New Delhi: On 24 June, Thursday, a high-level meeting suggested by NITI Aayog was held by the cabinet secretary to bring forward various regulatory and administrative issues so that the proposal of disinvestment or Alternative Mechanism (AM) can be discussed among the group of ministers for approval and moving one step closer to the privatization of public sector banks.

As per NITI Aayog’s suggestion, during the budget session 2021, Indian Finance Minister Nirmala Sitharaman announced the banks to be privatized in the Core Group of Secretaries on Disinvestment headed by Cabinet Secretary in April. And adding this panel will send the names of the shortlisted PSU banks to AM for consideration and will also examine issues leading to the protection of these bank workers.

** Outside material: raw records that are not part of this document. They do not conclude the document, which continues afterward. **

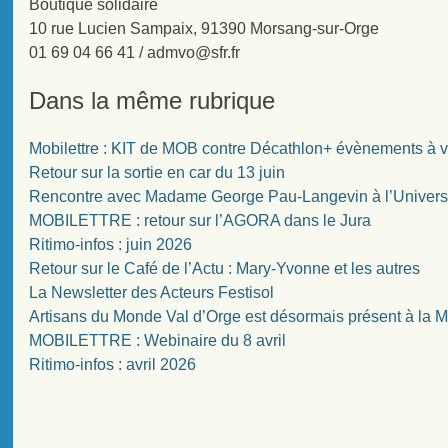
Boutique solidaire
10 rue Lucien Sampaix, 91390 Morsang-sur-Orge
01 69 04 66 41 / admvo
@
sfr.fr
Dans la même rubrique
Mobilettre : KIT de MOB contre Décathlon+ évènements à v
Retour sur la sortie en car du 13 juin
Rencontre avec Madame George Pau-Langevin à l’Univers
MOBILETTRE : retour sur l’AGORA dans le Jura
Ritimo-infos : juin 2026
Retour sur le Café de l’Actu : Mary-Yvonne et les autres
La Newsletter des Acteurs Festisol
Artisans du Monde Val d’Orge est désormais présent à la
MOBILETTRE : Webinaire du 8 avril
Ritimo-infos : avril 2026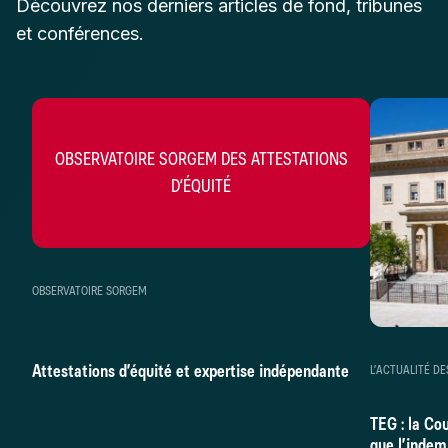
Découvrez nos derniers articles de fond, tribunes
et conférences.
OBSERVATOIRE SORGEM DES ATTESTATIONS
D’ÉQUITÉ
OBSERVATOIRE SORGEM
Attestations d’équité et expertise indépendante
L’ACTUALITÉ DE
TEG : la Co
que l’indem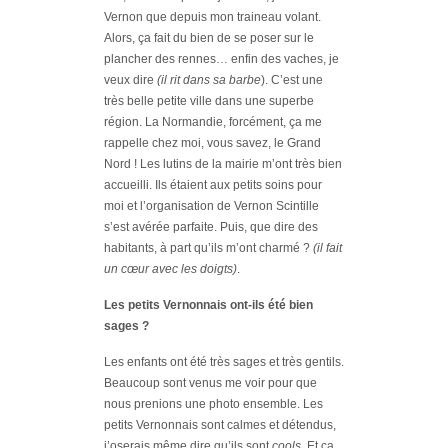
Vernon que depuis mon traineau volant.
Alors, ça fait du bien de se poser sur le
plancher des rennes… enfin des vaches, je
veux dire
(il rit dans sa barbe
). C’est une
très belle petite ville dans une superbe
région. La Normandie, forcément, ça me
rappelle chez moi, vous savez, le Grand
Nord ! Les lutins de la mairie m’ont très bien
accueilli. Ils étaient aux petits soins pour
moi et l’organisation de Vernon Scintille
s’est avérée parfaite. Puis, que dire des
habitants, à part qu’ils m’ont charmé ?
(il fait
un cœur avec les doigts)
.
Les petits Vernonnais ont-ils été bien
sages ?
Les enfants ont été très sages et très gentils.
Beaucoup sont venus me voir pour que
nous prenions une photo ensemble. Les
petits Vernonnais sont calmes et détendus,
j’oserais même dire qu’ils sont
cools
. Et ça,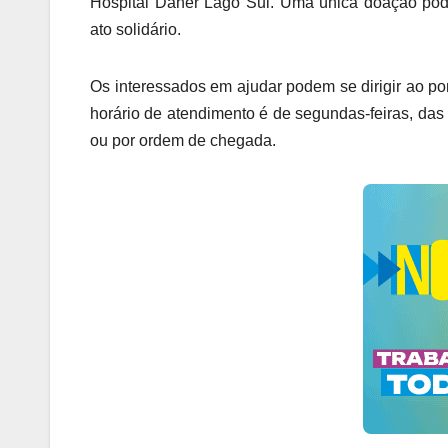
Hospital Daher Lago Sul. Uma única doação pode
ato solidário.
Os interessados em ajudar podem se dirigir ao pon
horário de atendimento é de segundas-feiras, da
ou por ordem de chegada.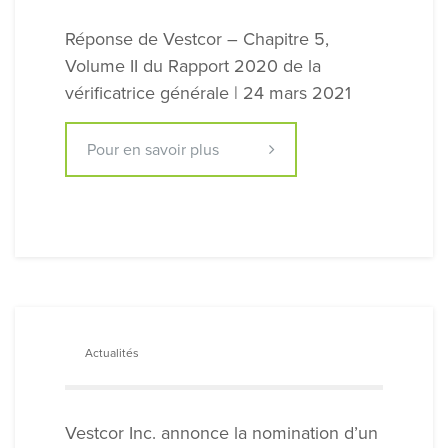
Réponse de Vestcor – Chapitre 5,
Volume II du Rapport 2020 de la
vérificatrice générale | 24 mars 2021
Pour en savoir plus
Actualités
Vestcor Inc. annonce la nomination d’un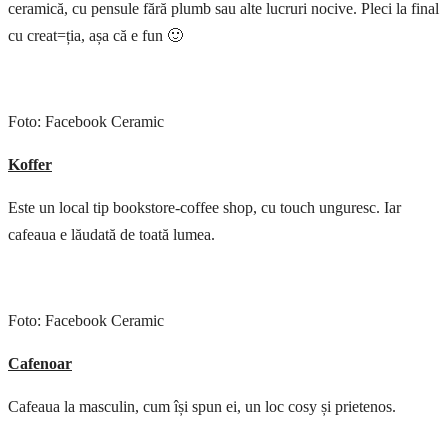
ceramică, cu pensule fără plumb sau alte lucruri nocive. Pleci la final
cu creat=ția, așa că e fun 🙂
Foto: Facebook Ceramic
Koffer
Este un local tip bookstore-coffee shop, cu touch unguresc. Iar
cafeaua e lăudată de toată lumea.
Foto: Facebook Ceramic
Cafenoar
Cafeaua la masculin, cum își spun ei, un loc cosy și prietenos.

Headed by the cabinet secretary, the members of the panel include secretaries in the departments of Economic Affairs, Revenue, Expenditure, Corporate Affairs, and Legal Affairs, as well as the secretary of the administrative department. The panel also has the Department of Public Enterprises, Department of Investment and Public Asset Management (DIPAM) Secretary.
After the clearance from AM, it will go to the Union Cabinet headed by the Prime Minister for the final nod. Changes on the regulatory side to facilitate privatization would start only after the Cabinet’s approval.


Central Bank of India and Indian Overseas Bank were reported to be probable candidates for privatization.
The government has budgeted Rs 1.75 lakh crore from stake sale in public sector companies and financial institutions, including two PSU banks and one insurance company, during the current financial year. The amount is lower than the record budgeted Rs 2.10 lakh crore to be raised from CPSE disinvestment in the last fiscal.

The government last year consolidated 10 public sector banks into four and as a result, the total number of PSBs came down to 12 from 27 in March 2017. The government has merged 14 public sector banks in the last four years to make them all globally competitive.